La mode, un vecteur de créativité et un levier de croissance pour l’Afrique, selon l’UNESCO

L’UNESCO a présenté fin octobre dernier un rapport consacré à la mode en Afrique, un secteur encore trop peu développé et qui offre pourtant des opportunités considérables pour le continent. « La mode est aujourd’hui pour l’Afrique un puissant levier de créativité et de développement économique, d’innovation, pourvoyeur d’emplois, en particulier pour les femmes et les jeunes », estime, en préface du document, la Directrice Générale de l’Unesco Audrey Azoulay.

Baptisé « Le secteur de la mode en Afrique.
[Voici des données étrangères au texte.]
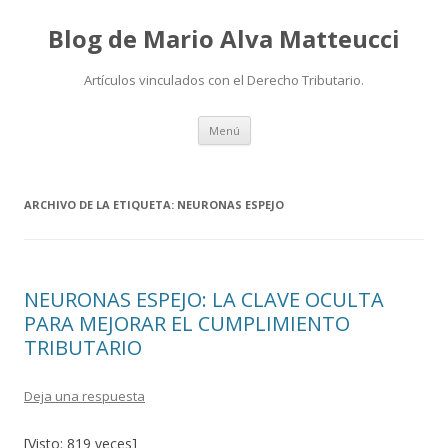
Blog de Mario Alva Matteucci
Artículos vinculados con el Derecho Tributario.
Ir
Menú
al
contenido
ARCHIVO DE LA ETIQUETA:
NEURONAS ESPEJO
NEURONAS ESPEJO: LA CLAVE OCULTA
PARA MEJORAR EL CUMPLIMIENTO
TRIBUTARIO
Deja una respuesta
[Visto: 819 veces]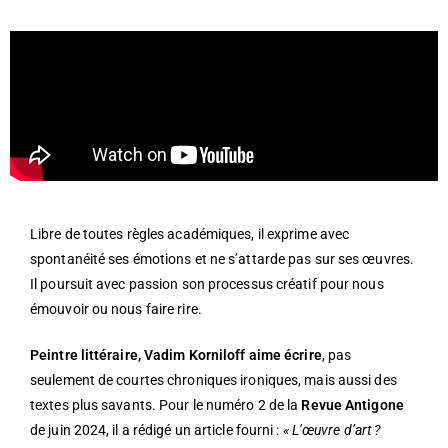
Libre de toutes règles académiques, il exprime avec
spontanéité ses émotions et ne s’attarde pas sur ses œuvres.
Il poursuit avec passion son processus créatif pour nous
émouvoir ou nous faire rire.
Peintre littéraire, Vadim Korniloff aime écrire
, pas
seulement de courtes chroniques ironiques, mais aussi des
textes plus savants. Pour le numéro 2 de la
Revue Antigone
de juin 2024, il a rédigé un article fourni :
« L’œuvre d’art ?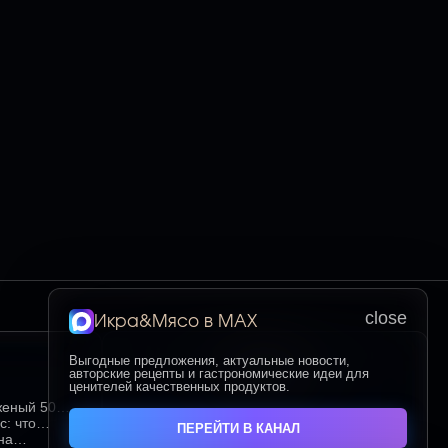
close
Икра&Мясо в МАХ
Выгодные предложения, актуальные новости,
Контакты
авторские рецепты и гастрономические идеи для
ценителей качественных продуктов.
женый 500
учшие
с: что
ПЕРЕЙТИ В КАНАЛ
мым среди
на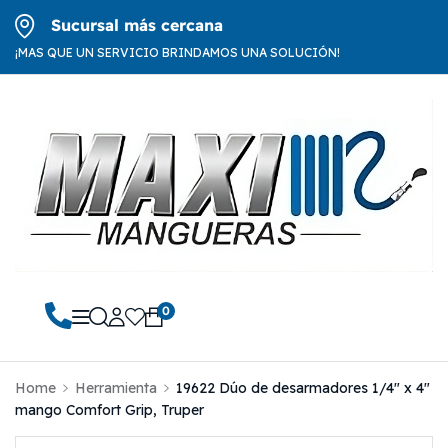
Sucursal más cercana
¡MAS QUE UN SERVICIO BRINDAMOS UNA SOLUCIÓN!
0
Home
Herramienta
19622 Dúo de desarmadores 1/4″ x 4″
mango Comfort Grip, Truper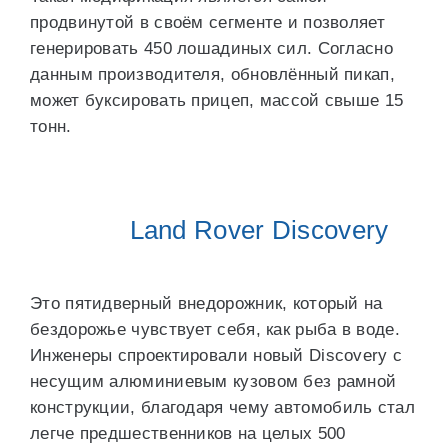
продвинутой в своём сегменте и позволяет
генерировать 450 лошадиных сил. Согласно
данным производителя, обновлённый пикап,
может буксировать прицеп, массой свыше 15
тонн.
Land Rover Discovery
Это пятидверный внедорожник, который на
бездорожье чувствует себя, как рыба в воде.
Инженеры спроектировали новый Discovery с
несущим алюминиевым кузовом без рамной
конструкции, благодаря чему автомобиль стал
легче предшественников на целых 500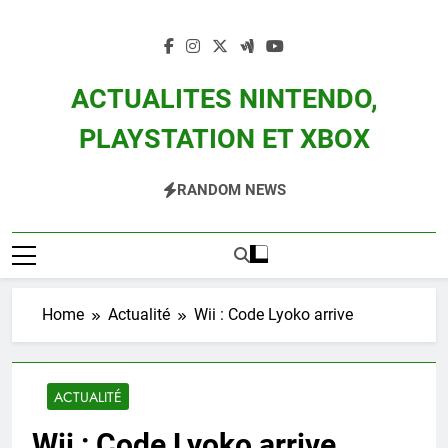
Skip
to
content
ACTUALITES NINTENDO,
PLAYSTATION ET XBOX
Actualité Des Consoles Nintendo Switch, 3DS, Wii U Et Des Jeux Vidéo Mario,
RANDOM NEWS
Zelda, Splatoon, Pokemon Entre Autres
Home
Actualité
Wii : Code Lyoko arrive
ACTUALITÉ
Wii : Code Lyoko arrive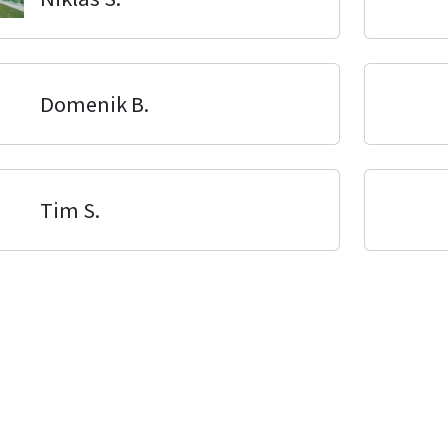
Domenik B.
Tim S.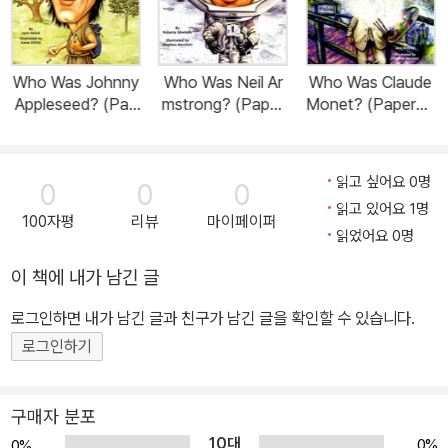
Who Was Johnny
Who Was Neil Ar
Who Was Claude
Appleseed? (Pap
mstrong? (Paper
Monet? (Paperba
erback)
back)
ck)
읽고 싶어요 0명
0
0
0
읽고 있어요 1명
100자평
리뷰
마이페이퍼
읽었어요 0명
이 책에 내가 남긴 글
로그인하면 내가 남긴 글과 친구가 남긴 글을 확인할 수 있습니다.
로그인하기
구매자 분포
10대
0%
0%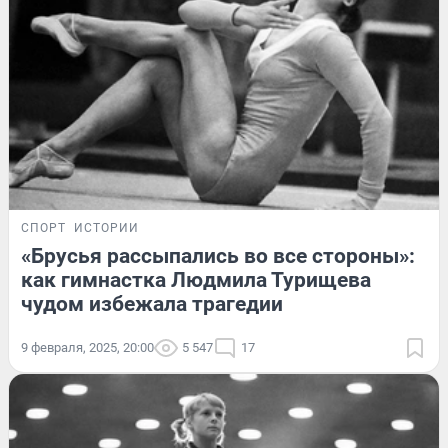
СПОРТ
ИСТОРИИ
«Брусья рассыпались во все стороны»:
как гимнастка Людмила Турищева
чудом избежала трагедии
9 февраля, 2025, 20:00
5 547
17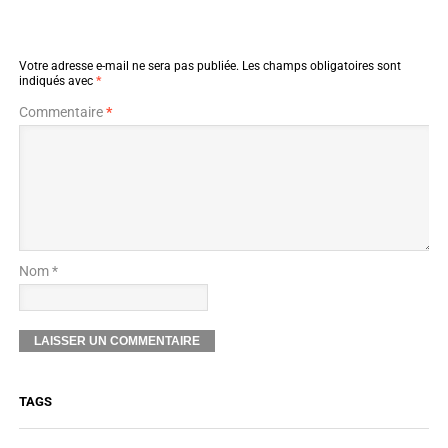
Votre adresse e-mail ne sera pas publiée.
Les champs obligatoires sont
indiqués avec
*
Commentaire
*
Nom *
TAGS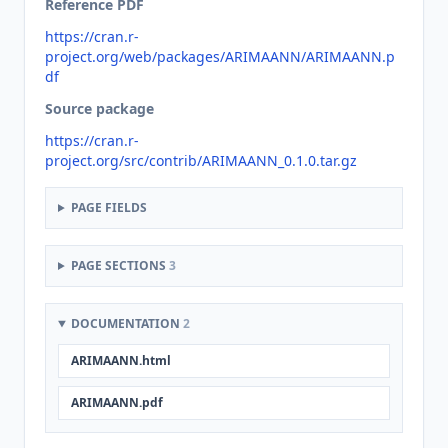
Reference PDF
https://cran.r-
project.org/web/packages/ARIMAANN/ARIMAANN.p
df
Source package
https://cran.r-
project.org/src/contrib/ARIMAANN_0.1.0.tar.gz
PAGE FIELDS
PAGE SECTIONS
3
DOCUMENTATION
2
ARIMAANN.html
ARIMAANN.pdf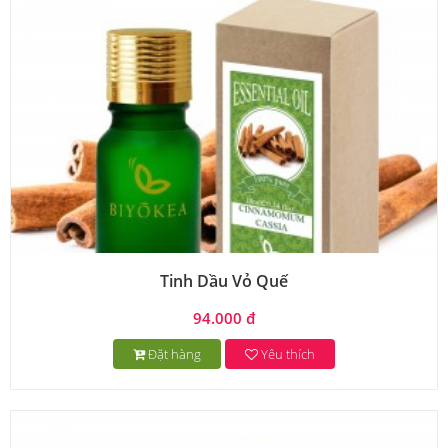
Tinh Dầu Vỏ Quế
94.000 đ
Đặt hàng
Yêu thích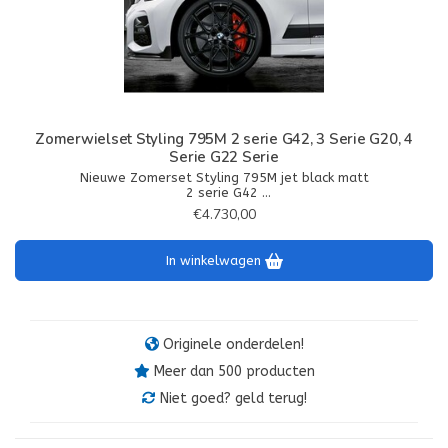
Zomerwielset Styling 795M 2 serie G42, 3 Serie G20, 4
Serie G22 Serie
Nieuwe Zomerset Styling 795M jet black matt
2 serie G42
3 Serie G20
€4.730,00
4 Serie G22
In winkelwagen
Originele onderdelen!
Meer dan 500 producten
Niet goed? geld terug!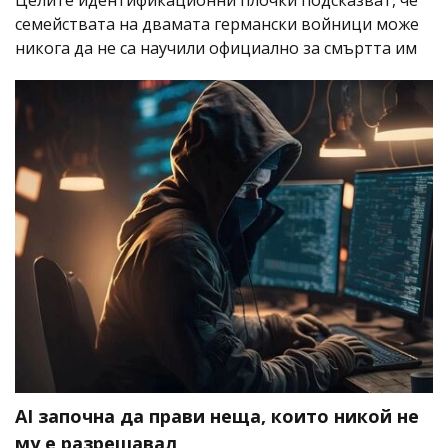
Целите идентификационни плочки подсказват, че
семействата на двамата германски войници може
никога да не са научили официално за смъртта им
AI започна да прави неща, които никой не
му е разрешавал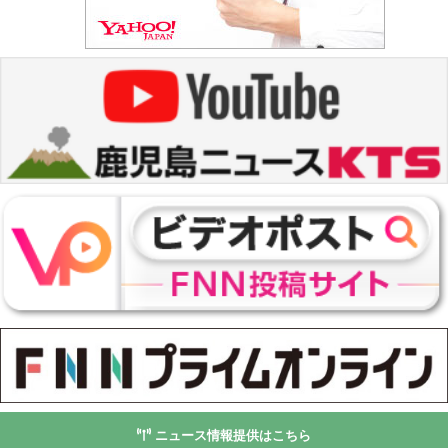
ニュース情報提供はこちら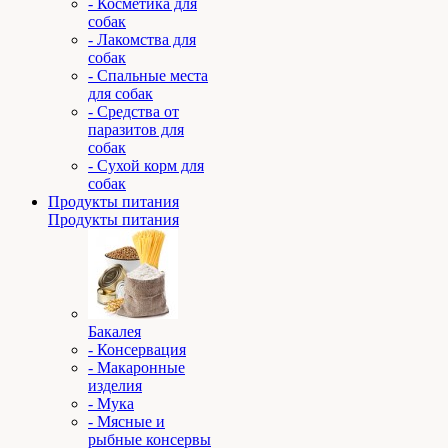
- Косметика для
собак
- Лакомства для
собак
- Спальные места
для собак
- Средства от
паразитов для
собак
- Сухой корм для
собак
Продукты питания
Продукты питания
Бакалея
- Консервация
- Макаронные
изделия
- Мука
- Мясные и
рыбные консервы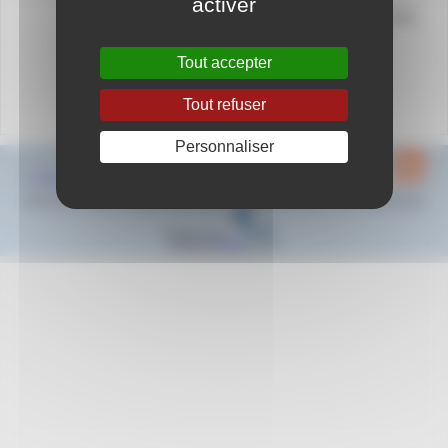
activer
Match de National 3 : Journée 13 - Toulon WP -
AS Monaco
Arbitres prévus : P Filoni & R Burle
Tout accepter
Heure et lieu à déterminer
Calendrier N3
ICI
Tout refuser
Personnaliser
Plan du site
Contact
Mentions légales
Espace privé
2022-2024 © Natation Region Sud - Provence Alpes Côte d’Azur - Tous droits réservés
Réalisé sous
Habillage
ESCAL
5.5.22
Tendances, défis et opportunités de croissance », le rapport, disponible sur le site de l’UNESCO, présente un secteur « en plein essor » qui fait néanmoins face à de nombreux obstacles. Si le marché du textile et de l’habillement est estimé à 31 milliards de dollars en 2020 en Afrique, les importations restent majoritaires. Pourtant, le développement rapide de la classe moyenne africaine a stimulé la filière ces dernières années et les créateurs sont de plus en plus nombreux. Au point que 32 pays africains organisent une Semaine de la mode (ou Fashion Week).

Le continent dispose de nombreux atouts : la production de coton (37 pays sur 54 sont producteurs), l’attrait croissant, notamment des jeunes, pour le made in Africa, la forte progression du commerce en ligne… Les personnes interrogées par les auteurs du rapport ont identifié trois principaux défis : le manque d’investissements publics et privés, le manque de possibilités d’éducation formelle, et le coût de la disponibilité des textiles locaux. L’UNESCO pointe aussi « la mosaïque disparate des politiques de soutien », « la mise en œuvre insuffisante des droits de propriété intellectuelle », ou encore « les préoccupations environnementales ».

L’agence onusienne se penche également sur la situation en Afrique du Nord et au Maroc en particulier. Elle relève que les politiques mises en place dans le Royaume « semblent particulièrement favorables », ce qui a favorisé l’émergence de marques dont certaines « ont prospéré à l’échelle mondiale ». Les auteurs font une série de recommandations pour faire de la filière un levier de croissance : mettre en place des politiques holistiques et inclusives pour l’écosystème de la mode, garantir une rémunération équitable et un travail décent dans le secteur de la mode, promouvoir des investissements structurés et le développement des infrastructures dans l’ensemble de l’écosystème et ouvrir la voie à une mode durable.